EXCERPT:
☆ ☆ ☆ ☆ ☆

Bouldin v. Taylor

Decision Date29 August 1925
PartiesBOULDIN ET AL. v. TAYLOR ET AL. A. D. CLARK & CO. v. TAYLOR.
CourtTennessee Supreme Court

Appeal from Chancery Court, Grundy County; T. L. Stewart Chancellor.

Suit by M. E. Bouldin and others against Cordelia A. Taylor and others, consolidated with a suit by A. D. Clark & Co. against the named defendant. Decree for complainant, A. D. Clark & Co. and the named defendant appeals. Reversed and remanded.

MALONE Special Judge.

These were ejectment bills, consolidated and heard together in the court below. The chancellor gave a decree, awarding to the complainant, A. D. Clark & Co., the land in question. The defendant Mrs. Cordelia A. Taylor has appealed to this court.

☆ ☆ ☆ ☆ ☆

THE TASKS:
a: According to the court opinion excerpt, which county's chancery court was the appeal taken from?
b: Reproduce the court opinion excerpt from "Appeal from Chancery" up to and including "Reversed and remanded.".

RECORD SET:
☆ ☆ ☆ ☆ ☆

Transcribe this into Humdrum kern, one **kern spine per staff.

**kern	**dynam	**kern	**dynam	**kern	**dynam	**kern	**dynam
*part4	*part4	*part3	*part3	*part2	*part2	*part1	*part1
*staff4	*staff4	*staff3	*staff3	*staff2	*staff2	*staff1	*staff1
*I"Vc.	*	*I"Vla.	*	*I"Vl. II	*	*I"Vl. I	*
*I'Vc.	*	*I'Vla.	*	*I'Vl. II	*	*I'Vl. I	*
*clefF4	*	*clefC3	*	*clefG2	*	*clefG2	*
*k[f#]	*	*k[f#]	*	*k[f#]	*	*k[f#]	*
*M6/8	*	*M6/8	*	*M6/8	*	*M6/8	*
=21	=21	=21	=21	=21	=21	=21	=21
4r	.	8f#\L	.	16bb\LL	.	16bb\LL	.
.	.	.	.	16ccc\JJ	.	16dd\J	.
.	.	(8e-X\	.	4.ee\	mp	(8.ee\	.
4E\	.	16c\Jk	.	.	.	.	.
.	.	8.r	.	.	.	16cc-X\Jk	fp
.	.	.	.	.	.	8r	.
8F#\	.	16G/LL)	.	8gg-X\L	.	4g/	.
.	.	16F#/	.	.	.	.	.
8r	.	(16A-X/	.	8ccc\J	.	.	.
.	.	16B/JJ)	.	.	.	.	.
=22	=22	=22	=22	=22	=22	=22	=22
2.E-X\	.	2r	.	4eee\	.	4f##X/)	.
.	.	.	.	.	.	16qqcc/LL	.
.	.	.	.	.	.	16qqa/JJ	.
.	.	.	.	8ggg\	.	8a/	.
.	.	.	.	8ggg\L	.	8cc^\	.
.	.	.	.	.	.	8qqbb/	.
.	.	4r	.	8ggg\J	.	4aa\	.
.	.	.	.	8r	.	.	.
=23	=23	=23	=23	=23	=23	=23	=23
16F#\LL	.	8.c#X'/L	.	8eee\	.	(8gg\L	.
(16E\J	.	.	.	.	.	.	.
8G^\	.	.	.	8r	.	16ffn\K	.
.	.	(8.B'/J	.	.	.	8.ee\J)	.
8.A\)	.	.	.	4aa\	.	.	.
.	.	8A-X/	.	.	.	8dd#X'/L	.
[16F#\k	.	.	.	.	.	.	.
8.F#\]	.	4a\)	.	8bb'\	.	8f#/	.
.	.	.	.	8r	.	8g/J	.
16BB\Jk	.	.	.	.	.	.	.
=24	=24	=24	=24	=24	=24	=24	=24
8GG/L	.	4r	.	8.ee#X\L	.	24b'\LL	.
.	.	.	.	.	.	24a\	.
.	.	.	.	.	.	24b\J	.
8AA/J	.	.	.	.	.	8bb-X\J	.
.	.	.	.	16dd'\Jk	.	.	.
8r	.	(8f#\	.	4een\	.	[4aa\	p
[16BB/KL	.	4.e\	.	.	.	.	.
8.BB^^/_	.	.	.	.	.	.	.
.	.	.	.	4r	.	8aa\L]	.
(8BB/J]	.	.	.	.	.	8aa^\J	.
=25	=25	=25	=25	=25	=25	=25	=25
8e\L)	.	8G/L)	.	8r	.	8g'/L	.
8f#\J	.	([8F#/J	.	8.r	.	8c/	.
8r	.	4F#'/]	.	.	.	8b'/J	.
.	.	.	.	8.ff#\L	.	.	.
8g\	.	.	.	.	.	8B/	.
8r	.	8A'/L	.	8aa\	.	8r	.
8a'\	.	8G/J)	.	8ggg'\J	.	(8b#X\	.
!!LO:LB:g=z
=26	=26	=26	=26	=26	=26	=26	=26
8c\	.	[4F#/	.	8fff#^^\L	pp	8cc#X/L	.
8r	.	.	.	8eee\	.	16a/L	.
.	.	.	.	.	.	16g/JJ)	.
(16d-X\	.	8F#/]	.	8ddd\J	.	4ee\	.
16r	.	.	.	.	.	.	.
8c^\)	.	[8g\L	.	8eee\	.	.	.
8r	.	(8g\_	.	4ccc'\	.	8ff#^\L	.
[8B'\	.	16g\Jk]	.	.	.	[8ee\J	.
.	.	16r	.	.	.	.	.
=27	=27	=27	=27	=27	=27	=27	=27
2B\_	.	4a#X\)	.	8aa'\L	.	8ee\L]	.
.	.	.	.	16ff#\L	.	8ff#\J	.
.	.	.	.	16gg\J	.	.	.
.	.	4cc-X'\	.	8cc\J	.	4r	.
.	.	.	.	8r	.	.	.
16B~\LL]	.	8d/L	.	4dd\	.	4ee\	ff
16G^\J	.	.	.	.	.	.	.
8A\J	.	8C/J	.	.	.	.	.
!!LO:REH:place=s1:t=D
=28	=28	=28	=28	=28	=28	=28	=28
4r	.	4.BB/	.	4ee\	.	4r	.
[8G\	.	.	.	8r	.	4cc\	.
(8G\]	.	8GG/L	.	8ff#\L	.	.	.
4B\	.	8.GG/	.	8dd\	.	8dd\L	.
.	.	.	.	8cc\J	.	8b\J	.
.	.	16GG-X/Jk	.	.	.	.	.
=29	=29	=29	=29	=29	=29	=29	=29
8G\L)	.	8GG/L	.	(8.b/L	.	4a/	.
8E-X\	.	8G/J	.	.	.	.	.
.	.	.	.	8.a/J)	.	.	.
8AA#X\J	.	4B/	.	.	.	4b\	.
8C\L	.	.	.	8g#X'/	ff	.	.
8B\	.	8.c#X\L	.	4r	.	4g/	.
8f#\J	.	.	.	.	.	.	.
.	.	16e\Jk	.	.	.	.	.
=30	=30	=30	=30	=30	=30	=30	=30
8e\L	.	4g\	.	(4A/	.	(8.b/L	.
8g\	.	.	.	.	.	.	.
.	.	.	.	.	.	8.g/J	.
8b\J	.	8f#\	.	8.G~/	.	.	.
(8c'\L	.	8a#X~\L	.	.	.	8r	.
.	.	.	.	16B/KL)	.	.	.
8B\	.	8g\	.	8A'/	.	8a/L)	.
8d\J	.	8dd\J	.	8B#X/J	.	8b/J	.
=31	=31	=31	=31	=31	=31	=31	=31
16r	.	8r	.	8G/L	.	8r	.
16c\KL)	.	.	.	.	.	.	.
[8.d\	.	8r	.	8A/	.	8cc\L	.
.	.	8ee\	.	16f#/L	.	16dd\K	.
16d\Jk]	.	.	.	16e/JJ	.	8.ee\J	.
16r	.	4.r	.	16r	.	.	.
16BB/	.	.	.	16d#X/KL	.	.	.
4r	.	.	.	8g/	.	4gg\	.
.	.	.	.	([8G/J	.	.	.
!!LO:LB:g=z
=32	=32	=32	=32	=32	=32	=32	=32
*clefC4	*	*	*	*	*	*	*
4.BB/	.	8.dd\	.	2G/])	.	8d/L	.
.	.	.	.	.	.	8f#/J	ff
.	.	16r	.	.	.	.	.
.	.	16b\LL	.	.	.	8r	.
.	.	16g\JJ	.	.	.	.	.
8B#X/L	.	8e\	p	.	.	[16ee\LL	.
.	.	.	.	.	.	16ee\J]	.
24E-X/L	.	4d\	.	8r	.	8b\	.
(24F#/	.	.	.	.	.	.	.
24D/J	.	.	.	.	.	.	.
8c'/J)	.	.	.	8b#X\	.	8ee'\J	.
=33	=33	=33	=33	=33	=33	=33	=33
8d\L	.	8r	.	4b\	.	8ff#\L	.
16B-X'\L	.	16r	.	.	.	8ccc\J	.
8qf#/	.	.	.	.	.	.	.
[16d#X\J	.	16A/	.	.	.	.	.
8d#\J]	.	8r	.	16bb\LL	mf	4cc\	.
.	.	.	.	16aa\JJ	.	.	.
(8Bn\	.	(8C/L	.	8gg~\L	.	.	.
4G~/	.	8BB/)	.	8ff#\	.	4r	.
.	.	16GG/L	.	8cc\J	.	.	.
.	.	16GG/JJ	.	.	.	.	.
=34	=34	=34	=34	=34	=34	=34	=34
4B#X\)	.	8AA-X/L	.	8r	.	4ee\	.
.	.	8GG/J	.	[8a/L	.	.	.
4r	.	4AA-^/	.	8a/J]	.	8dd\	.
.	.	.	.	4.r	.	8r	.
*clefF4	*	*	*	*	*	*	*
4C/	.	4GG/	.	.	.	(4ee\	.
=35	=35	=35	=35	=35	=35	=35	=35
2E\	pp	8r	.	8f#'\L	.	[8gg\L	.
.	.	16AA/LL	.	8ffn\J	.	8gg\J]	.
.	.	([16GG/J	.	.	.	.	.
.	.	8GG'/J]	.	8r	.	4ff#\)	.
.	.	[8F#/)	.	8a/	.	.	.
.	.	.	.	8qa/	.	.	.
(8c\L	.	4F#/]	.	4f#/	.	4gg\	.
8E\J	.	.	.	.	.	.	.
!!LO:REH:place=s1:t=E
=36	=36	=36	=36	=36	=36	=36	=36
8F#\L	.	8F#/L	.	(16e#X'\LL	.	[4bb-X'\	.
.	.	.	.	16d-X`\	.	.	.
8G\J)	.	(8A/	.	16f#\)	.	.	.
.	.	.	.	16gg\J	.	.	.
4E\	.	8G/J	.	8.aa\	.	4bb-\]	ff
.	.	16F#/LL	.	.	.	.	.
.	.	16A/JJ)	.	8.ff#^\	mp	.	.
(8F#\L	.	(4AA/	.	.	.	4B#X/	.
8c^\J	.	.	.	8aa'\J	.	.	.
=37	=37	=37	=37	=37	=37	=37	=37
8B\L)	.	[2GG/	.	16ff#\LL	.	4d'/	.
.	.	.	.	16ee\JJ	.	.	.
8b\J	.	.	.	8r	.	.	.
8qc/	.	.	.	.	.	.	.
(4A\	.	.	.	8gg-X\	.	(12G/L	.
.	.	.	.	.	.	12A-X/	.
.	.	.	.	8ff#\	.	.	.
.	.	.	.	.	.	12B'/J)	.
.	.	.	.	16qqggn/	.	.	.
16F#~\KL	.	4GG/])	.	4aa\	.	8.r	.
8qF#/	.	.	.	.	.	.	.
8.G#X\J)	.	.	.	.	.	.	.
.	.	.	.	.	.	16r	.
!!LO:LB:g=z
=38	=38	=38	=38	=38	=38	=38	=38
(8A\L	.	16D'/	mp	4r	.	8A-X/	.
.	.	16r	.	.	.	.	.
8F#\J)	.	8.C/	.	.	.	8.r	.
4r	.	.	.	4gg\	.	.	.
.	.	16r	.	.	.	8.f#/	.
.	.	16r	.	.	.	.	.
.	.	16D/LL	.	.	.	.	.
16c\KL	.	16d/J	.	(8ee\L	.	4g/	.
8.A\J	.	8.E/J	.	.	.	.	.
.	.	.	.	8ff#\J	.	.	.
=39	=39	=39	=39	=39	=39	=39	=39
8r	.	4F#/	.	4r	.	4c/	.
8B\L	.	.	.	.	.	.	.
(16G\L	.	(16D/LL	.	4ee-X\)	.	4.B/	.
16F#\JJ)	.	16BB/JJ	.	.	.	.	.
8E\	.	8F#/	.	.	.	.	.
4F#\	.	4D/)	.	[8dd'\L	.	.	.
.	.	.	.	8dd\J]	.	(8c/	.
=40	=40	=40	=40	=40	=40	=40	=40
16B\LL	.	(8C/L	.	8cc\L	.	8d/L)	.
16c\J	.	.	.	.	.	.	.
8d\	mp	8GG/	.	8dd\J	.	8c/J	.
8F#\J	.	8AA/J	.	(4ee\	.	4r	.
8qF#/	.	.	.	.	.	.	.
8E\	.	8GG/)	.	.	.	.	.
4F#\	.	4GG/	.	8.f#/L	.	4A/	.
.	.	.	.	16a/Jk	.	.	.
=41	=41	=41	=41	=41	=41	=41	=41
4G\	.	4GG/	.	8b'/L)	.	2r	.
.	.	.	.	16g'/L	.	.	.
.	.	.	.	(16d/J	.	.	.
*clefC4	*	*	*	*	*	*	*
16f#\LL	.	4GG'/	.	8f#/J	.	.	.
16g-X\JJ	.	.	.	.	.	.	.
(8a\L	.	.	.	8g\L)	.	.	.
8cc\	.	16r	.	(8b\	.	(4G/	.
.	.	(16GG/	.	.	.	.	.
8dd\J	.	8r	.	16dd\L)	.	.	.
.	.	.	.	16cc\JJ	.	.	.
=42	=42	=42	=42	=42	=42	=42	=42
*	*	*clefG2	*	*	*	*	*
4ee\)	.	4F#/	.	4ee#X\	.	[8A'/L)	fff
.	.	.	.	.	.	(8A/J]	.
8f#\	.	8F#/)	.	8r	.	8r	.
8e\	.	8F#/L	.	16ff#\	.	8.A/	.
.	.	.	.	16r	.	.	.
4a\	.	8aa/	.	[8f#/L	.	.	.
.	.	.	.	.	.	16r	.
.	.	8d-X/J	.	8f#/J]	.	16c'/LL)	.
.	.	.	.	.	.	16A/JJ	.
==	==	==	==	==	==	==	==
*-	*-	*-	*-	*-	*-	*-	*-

☆ ☆ ☆ ☆ ☆

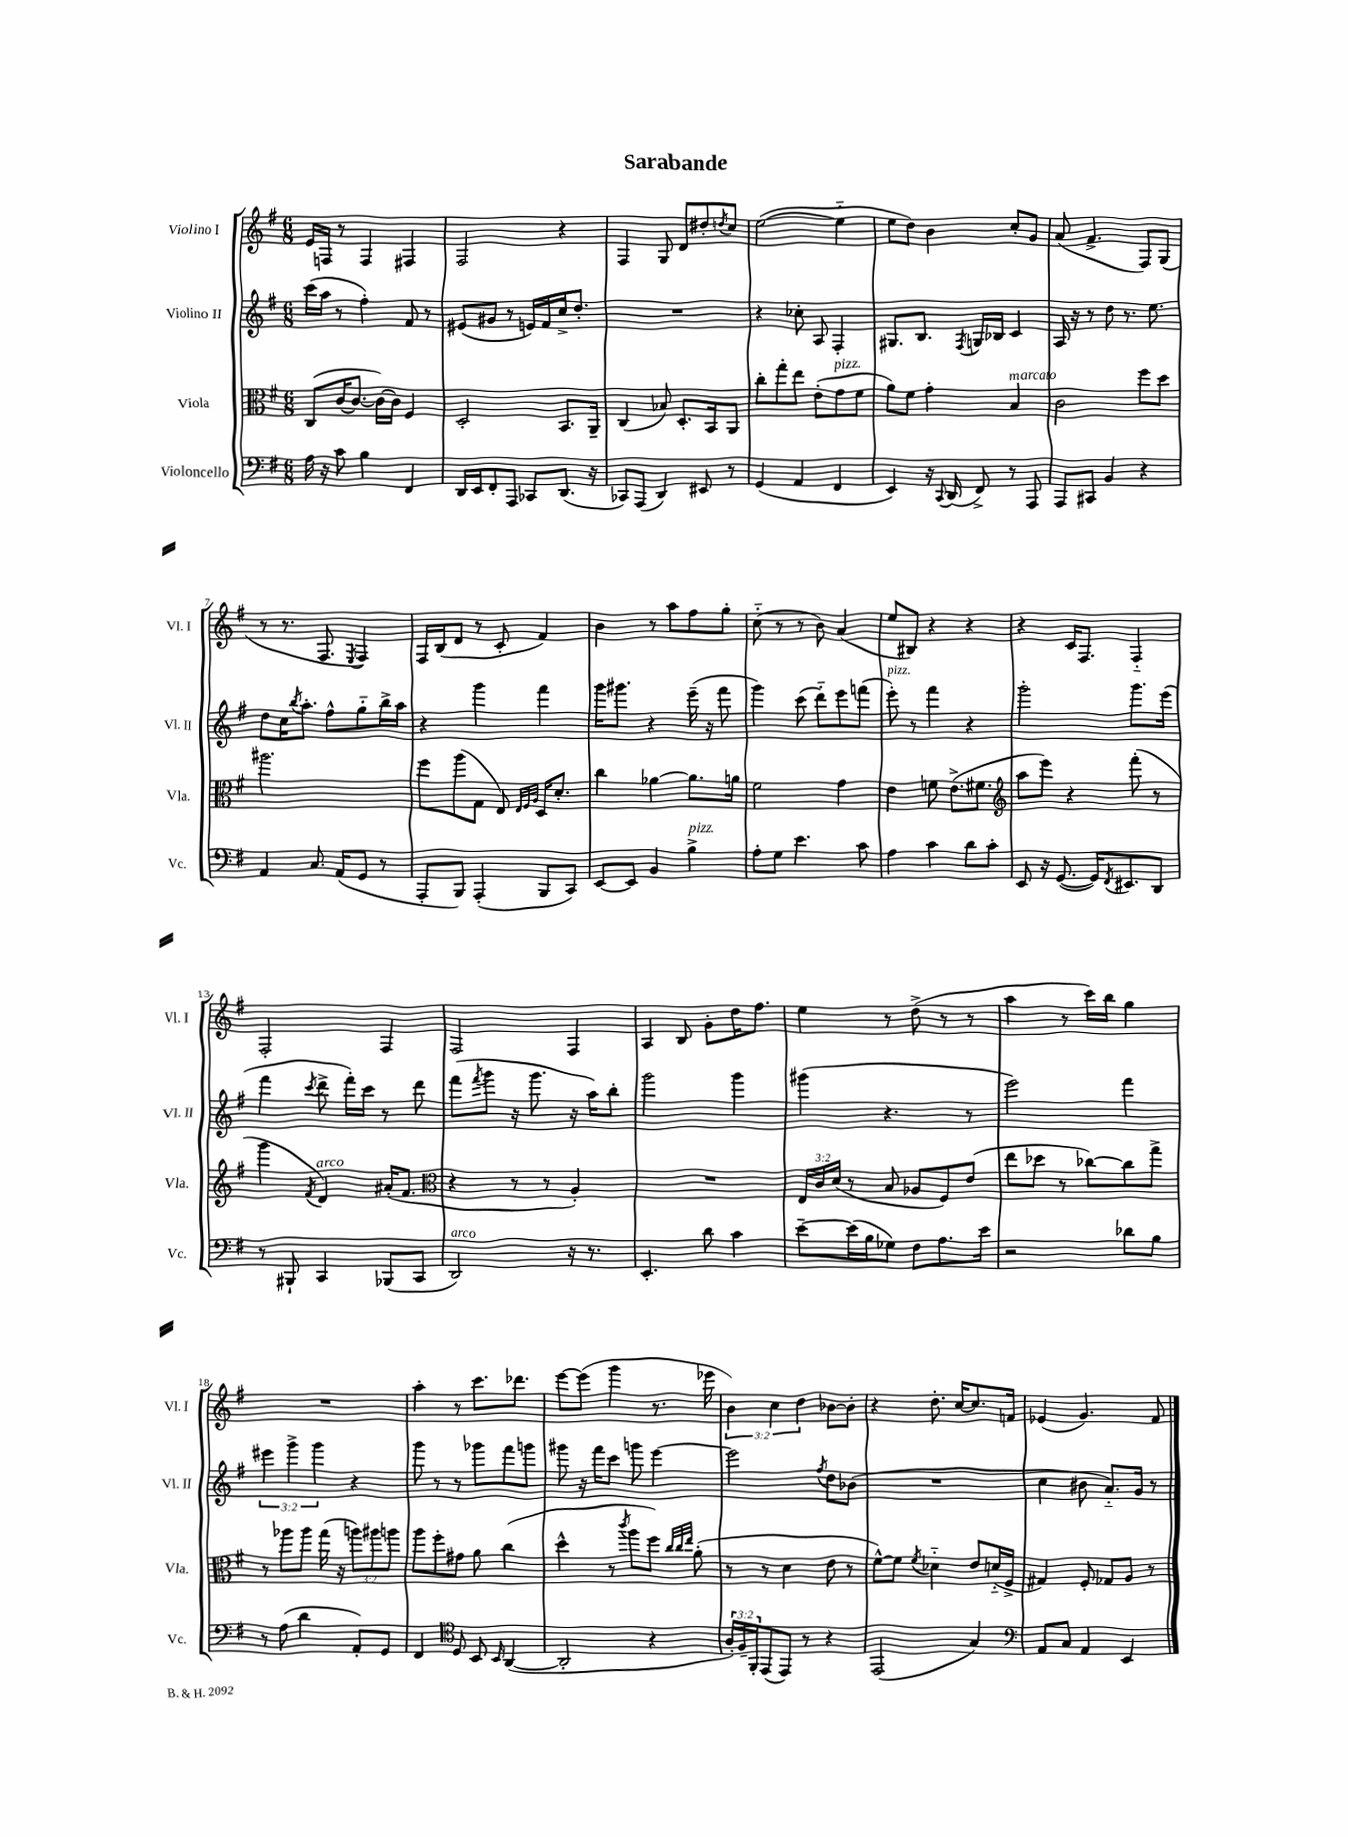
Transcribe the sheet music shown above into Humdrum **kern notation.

☆ ☆ ☆ ☆ ☆

SOLUTIONS TO THE EXERCISE:
a: Grundy County

b:
Appeal from Chancery Court, Grundy County; T. L. Stewart Chancellor.

Suit by M. E. Bouldin and others against Cordelia A. Taylor and others, consolidated with a suit by A. D. Clark & Co. against the named defendant. Decree for complainant, A. D. Clark & Co. and the named defendant appeals. Reversed and remanded.